Wolverhampton & Dudley Breweries (W&DB) and Greene King were long seen as similar businesses; brewing, plus tenanted and managed pub estates. In recent months W&DB has missed out on deals, while Greene King has garnered itself a reputation for successfully acquiring estates, even when not tabling the highest bid. This has had an impact on the respective groups' share performance.

Meanwhile, the all-managed sector has experienced a trading and share price rollercoaster in recent years. Observers once deemed JD Wetherspoon (JDW) pubs fit only for flat-cap wearing, discount-seeking punters, whom a smoking ban would send packing. This holds less true today, with the group trading impressively. Mitchells & Butlers (M&B) has meanwhile sharpened up its act, albeit from a different base point, and is now a highly rated stock.

All of which begs the question; if one had invested in these groups some three years ago, whose star would now be shining brightest?

The graph (see right) which charts share price growth and reinvested dividends, gives some indication. The graph lines do not include the direct consequence of share buybacks, although the bolstering effect that this practice has on a stock does not go unnoticed.

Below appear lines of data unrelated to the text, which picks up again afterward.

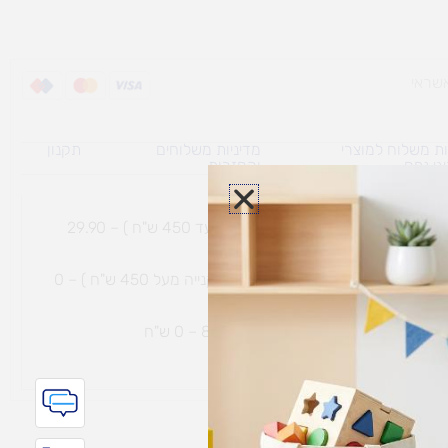
ת משלוח למוצרי
מדיניות משלוחים
תקנון
גי נפח ​
והחזרות
משלוח עם שליח עד הבית תוך 7 ימי עסקים (בקנייה עד 450 ש"ח ) – 29.90
משלוח חינם עם שליח עד הבית תוך 7 ימי עסקים (בקנייה מעל 450 ש"ח ) – 0
ת נחמיה – (מחסן לוגי`) דרך
הכלנית 81 – 0 ש"ח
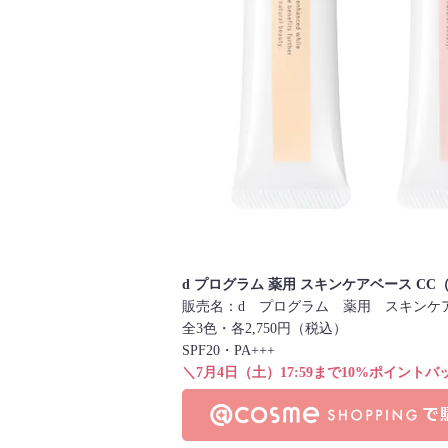
d プログラム 薬用 スキンケアベース C
販売名：d プログラム 薬用 スキンケ
全3色・各2,750円（税込）
SPF20・PA+++
＼7月4日（土）17:59まで10%ポイントバ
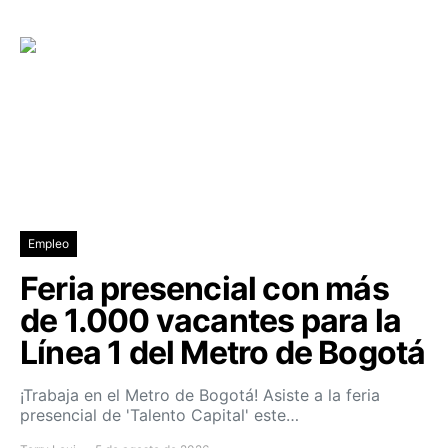
Empleo
Feria presencial con más
de 1.000 vacantes para la
Línea 1 del Metro de Bogotá
¡Trabaja en el Metro de Bogotá! Asiste a la feria
presencial de 'Talento Capital' este…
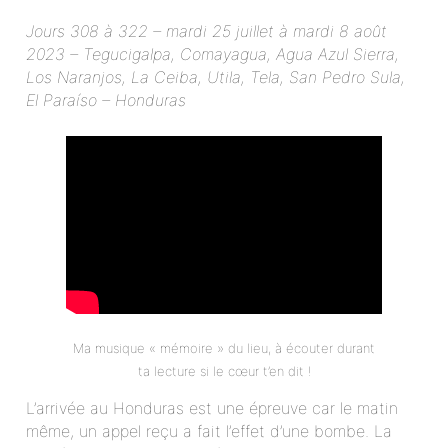
Jours 308 à 322 – mardi 25 juillet à mardi 8 août
2023 – Tegucigalpa, Comayagua, Agua Azul Sierra,
Los Naranjos, La Ceiba, Utila, Tela, San Pedro Sula,
El Paraíso – Honduras
Ma musique « mémoire » du lieu, à écouter durant
ta lecture si le cœur t’en dit !
L’arrivée au Honduras est une épreuve car le matin
même, un appel reçu a fait l’effet d’une bombe. La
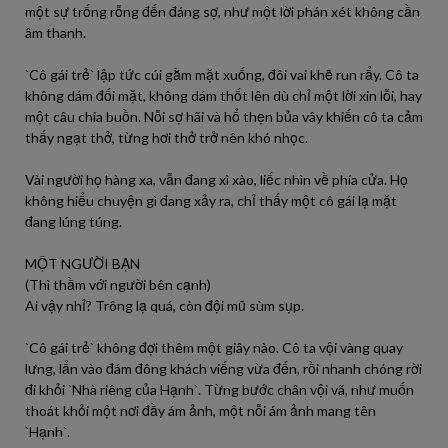
một sự trống rỗng đến đáng sợ, như một lời phán xét không cần
âm thanh.
`Cô gái trẻ` lập tức cúi gằm mặt xuống, đôi vai khẽ run rẩy. Cô ta
không dám đối mặt, không dám thốt lên dù chỉ một lời xin lỗi, hay
một câu chia buồn. Nỗi sợ hãi và hổ thẹn bủa vây khiến cô ta cảm
thấy ngạt thở, từng hơi thở trở nên khó nhọc.
Vài người họ hàng xa, vẫn đang xì xào, liếc nhìn về phía cửa. Họ
không hiểu chuyện gì đang xảy ra, chỉ thấy một cô gái lạ mặt
đang lúng túng.
MỘT NGƯỜI BẠN
(Thì thầm với người bên cạnh)
Ai vậy nhỉ? Trông lạ quá, còn đội mũ sùm sụp.
`Cô gái trẻ` không đợi thêm một giây nào. Cô ta vội vàng quay
lưng, lẩn vào đám đông khách viếng vừa đến, rồi nhanh chóng rời
đi khỏi `Nhà riêng của Hạnh`. Từng bước chân vội vã, như muốn
thoát khỏi một nơi đầy ám ảnh, một nỗi ám ảnh mang tên
`Hạnh`.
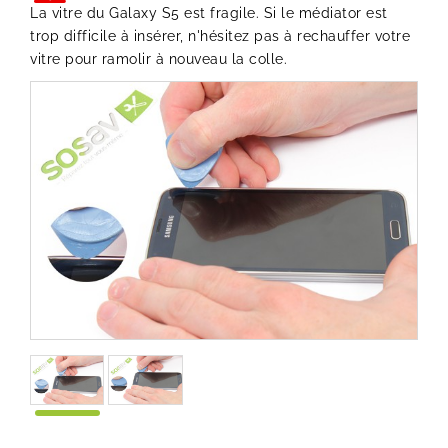
La vitre du Galaxy S5 est fragile. Si le médiator est
trop difficile à insérer, n'hésitez pas à rechauffer votre
vitre pour ramolir à nouveau la colle.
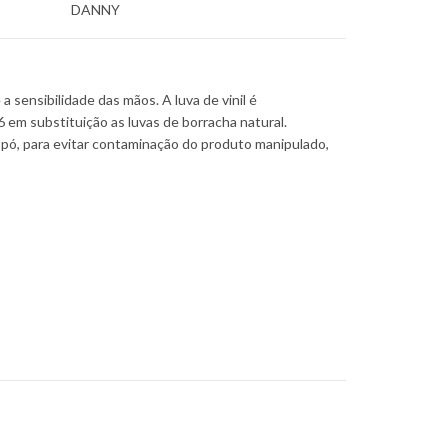
DANNY
 sensibilidade das mãos. A luva de vinil é
6 em substituição as luvas de borracha natural.
m pó, para evitar contaminação do produto manipulado,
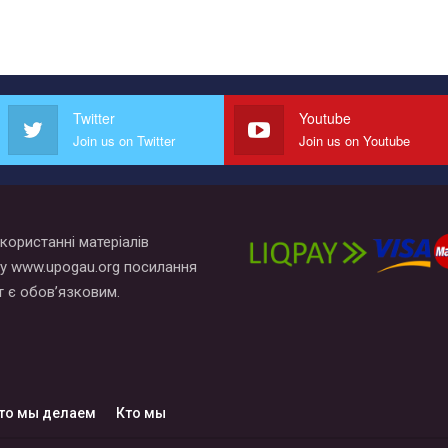
Twitter
Youtube
Join us on Twitter
Join us on Youtube
користанні матеріалів
у www.upogau.org посилання
т є обов’язковим.
то мы делаем
Кто мы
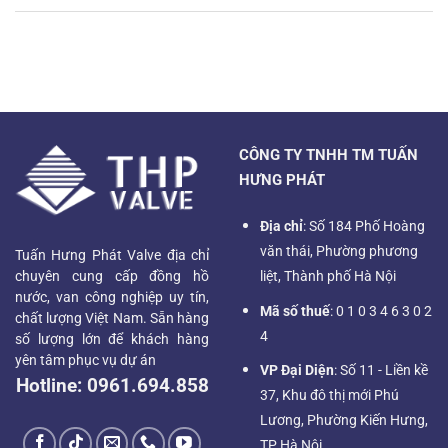
CÔNG TY TNHH TM TUẤN
HƯNG PHÁT
Địa chỉ
: Số 184 Phố Hoàng
văn thái, Phường phương
Tuấn Hưng Phát Valve địa chỉ
chuyên cung cấp đồng hồ
liệt, Thành phố Hà Nội
nước, van công nghiệp uy tín,
Mã số thuế
: 0 1 0 3 4 6 3 0 2
chất lượng Việt Nam. Sẵn hàng
4
số lượng lớn để khách hàng
yên tâm phục vụ dự án
VP Đại Diện
: Số 11 - Liền kề
Hotline:
0961.694.858
37, Khu đô thị mới Phú
Lương, Phường Kiến Hưng,
TP Hà Nội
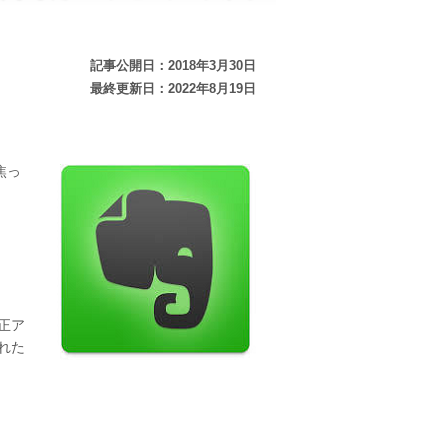
記事公開日：2018年3月30日
最終更新日：2022年8月19日
焦っ
正ア
れた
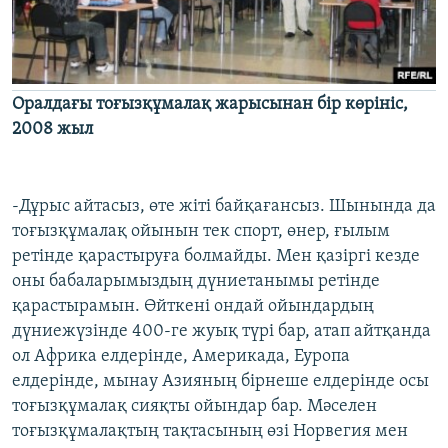
Оралдағы тоғызқұмалақ жарысынан бір көрініс,
2008 жыл
-Дұрыс айтасыз, өте жіті байқағансыз. Шынында да
тоғызқұмалақ ойынын тек спорт, өнер, ғылым
ретінде қарастыруға болмайды. Мен қазіргі кезде
оны бабаларымыздың дүниетанымы ретінде
қарастырамын. Өйткені ондай ойындардың
дүниежүзінде 400-ге жуық түрі бар, атап айтқанда
ол Африка елдерінде, Америкада, Еуропа
елдерінде, мынау Азияның бірнеше елдерінде осы
тоғызқұмалақ сияқты ойындар бар. Мәселен
тоғызқұмалақтың тақтасының өзі Норвегия мен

Punch Taverns, supported by its integration of the Spirit Group portfolio and the subsequently profitable churn of those surplus-to-requirements sites, leads the pack, while a revitalised M&B has also seen impressive gains in recent months. Investors in both these groups have seen their original stake treble in the past three years.

Enterprise Inns has ticked over nicely, and Greene King's rate of return has climbed more steeply than that of its Midlands rival, W&DB, whose performance has been steady, if not sparkling in recent months.

The recent rise of JDW marks it out as the best relative performer in recent times, with a rough period two years ago being more than compensated for by sentiment surrounding the stock since the beginning of this year.